Und, ganz ehrlich, unter einem vorausschauenden Ausbau, wie du ihn ja selbst gerne möchtest, verstehe ich eine Planung, die nicht unter Umständen nach fünf Jahren wieder obsolet ist.
Vorausschauend bedeutet, alle Möglichkeiten in Betracht zu ziehen, auch einen sportlichen Aufstieg, der vielleicht schneller geht, als wir es alle für möglich halten.
Die Tatsache, dass unser Verein seit 20 Jahren unterklassig spielt, bedeutet nun mal nicht, dass es auch in den nächsten 20 Jahren so bleiben wird.

1860ZELL

Eine vorausschauende Planung berücksichtig nicht nur das best case Szenario (Aufstieg), sondern auch middle- und worst case-Entwicklungen.

Dass 1860 bereits mehr als 20 Jahre unterklassig spielt, spricht aufgrund der unzulänglichen Basis eher für den Verbleib auf dem aktuellen Niveau.
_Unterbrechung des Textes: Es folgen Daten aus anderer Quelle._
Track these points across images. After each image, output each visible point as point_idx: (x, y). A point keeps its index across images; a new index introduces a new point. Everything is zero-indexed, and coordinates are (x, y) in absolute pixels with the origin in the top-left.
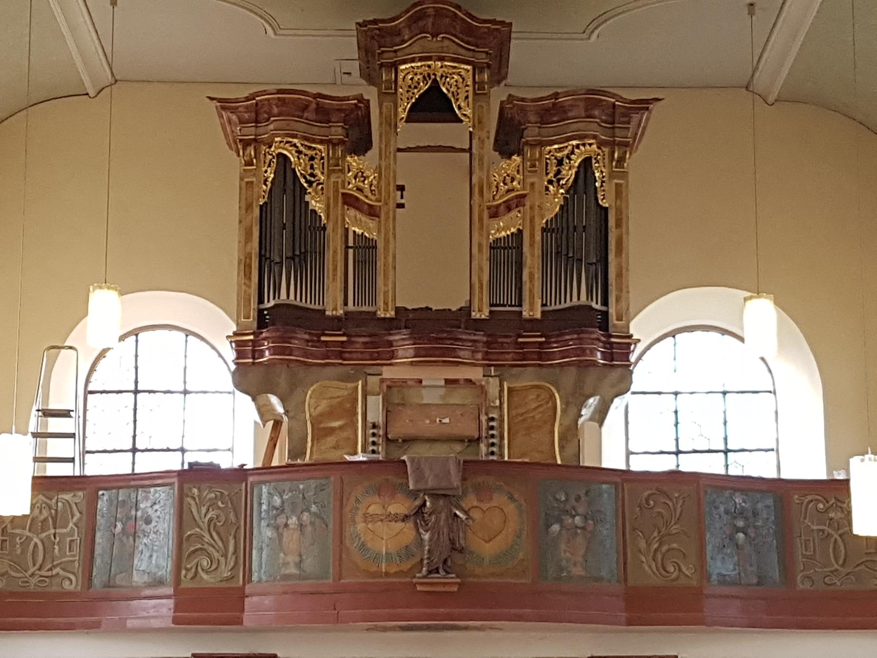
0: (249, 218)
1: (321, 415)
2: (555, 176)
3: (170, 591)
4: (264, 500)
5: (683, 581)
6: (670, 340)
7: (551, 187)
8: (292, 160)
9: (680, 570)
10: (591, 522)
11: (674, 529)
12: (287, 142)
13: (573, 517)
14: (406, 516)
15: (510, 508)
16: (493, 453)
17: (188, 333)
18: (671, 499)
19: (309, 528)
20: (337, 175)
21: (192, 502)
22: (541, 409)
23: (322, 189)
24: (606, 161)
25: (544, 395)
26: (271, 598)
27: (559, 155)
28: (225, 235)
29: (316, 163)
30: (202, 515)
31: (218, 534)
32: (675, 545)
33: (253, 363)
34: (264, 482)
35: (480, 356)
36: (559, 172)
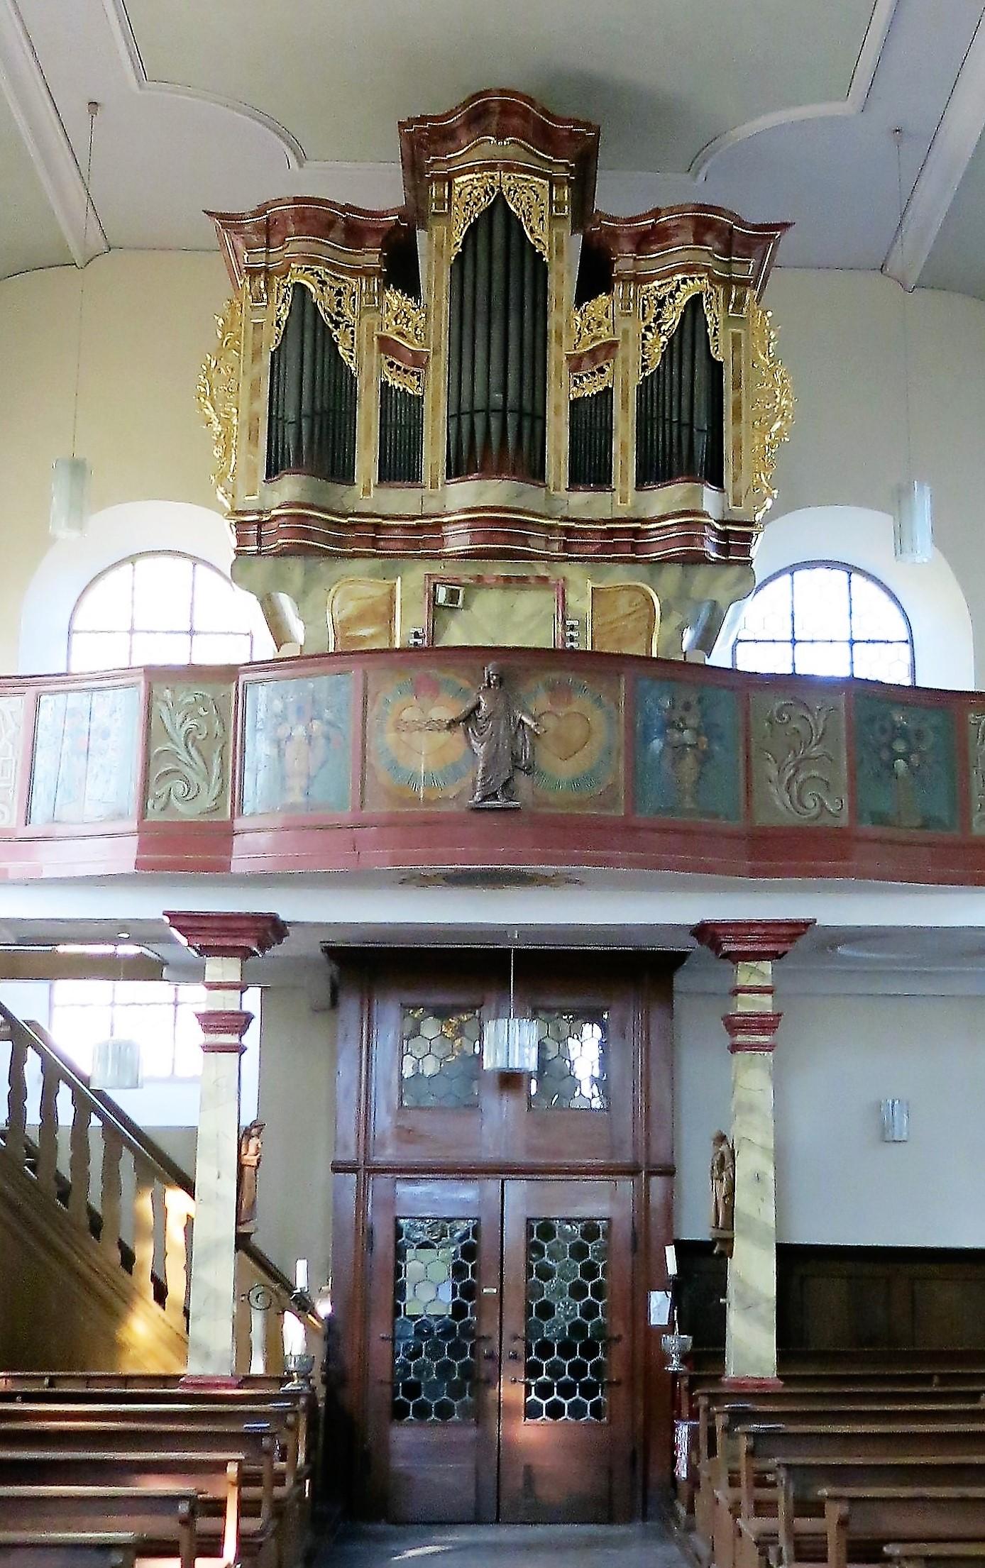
0: (257, 368)
1: (348, 620)
2: (655, 320)
3: (133, 826)
4: (262, 707)
5: (827, 821)
6: (786, 578)
7: (649, 335)
8: (313, 290)
9: (823, 805)
10: (704, 739)
11: (815, 751)
12: (307, 269)
13: (682, 730)
14: (453, 721)
15: (597, 717)
16: (572, 639)
17: (196, 560)
18: (809, 710)
19: (322, 741)
20: (372, 315)
21: (164, 709)
22: (634, 616)
23: (352, 332)
24: (721, 305)
25: (640, 598)
26: (269, 835)
27: (660, 294)
28: (229, 408)
29: (345, 300)
30: (175, 724)
31: (199, 751)
32: (815, 773)
33: (259, 553)
34: (261, 682)
35: (556, 546)
36: (659, 316)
Der Glaube an einen Aufstieg in die (1.) Bundesliga dürfte noch optimistischer sein als der Eintritt des best case.

Hätte es nicht irrationale Züge jetzt schon – wie seinerzeit die nicht aufzubringenden AA-Kosten – die Verpflichtungen für eine Löwenzoo-Arena zu begründen?

Das Schöne an den Aussagen von Ex-Präsident Robert Reisinger war, dass diese meistens zutreffend waren, so seine Einschätzung zur Stadiongröße: “Ich bau doch nicht privat eine Villa mit zwölf (Schlaf-) Zimmern, bloß weil die bucklige Verwandtschaft zu Weihnachten kommt.”

1860ZELL

Ist es nicht so, dass 60 wieder in der sportlichen Heimat angekommen ist? Und 60 hätte bereits jetzt eine sportliche Heimat im GWS für die 2. BL, wenn sich der Geldgeber auf das sachorientierte Angebot der LHM eingelassen hätte. Selbst Daueroptimisten sollten sich mit der Frage auseinandersetzen, wer denn die Kosten für ein bundesligataugliches Stadion bezahlen soll, bis vielleicht, unter Umständen, eventuell, irgendwann 60 in die (1.) Bundesliga aufsteigen sollte. In den letzten Jahren lag der Fokus doch mehr beim Klassenerhalt als beim Aufstieg. Und würde 60 bei einem Aufstieg in die 2. BL sich dort etablieren können? Leicht wird vergessen, dass mehr als 50 % der Aufsteiger alsbald die 2. BL Richtung 3. Liga wieder verlassen.

Und die Gefahr einer Zwangsumsiedlung in die “Leichtathletikschüssel sollte ncht bestehen, denn diese wird nicht bundesligatauglich saniert. Eher droht doch der Umzug in den Sportpark.

Ist die Sorge nach einer sportliche Heimat bei einem eventuellen BL-Aufstieg (von dem bereits mehr als 20 Jahre fabuliert wird) nicht leichter zu ertragen, als eine überteuerte sportliche Heimat zu haben, dafür aber permanent der Sorge ausgesetzt zu sein, wegen der nicht tragbaren Stadionkosten Insolvenz anmelden zu müssen?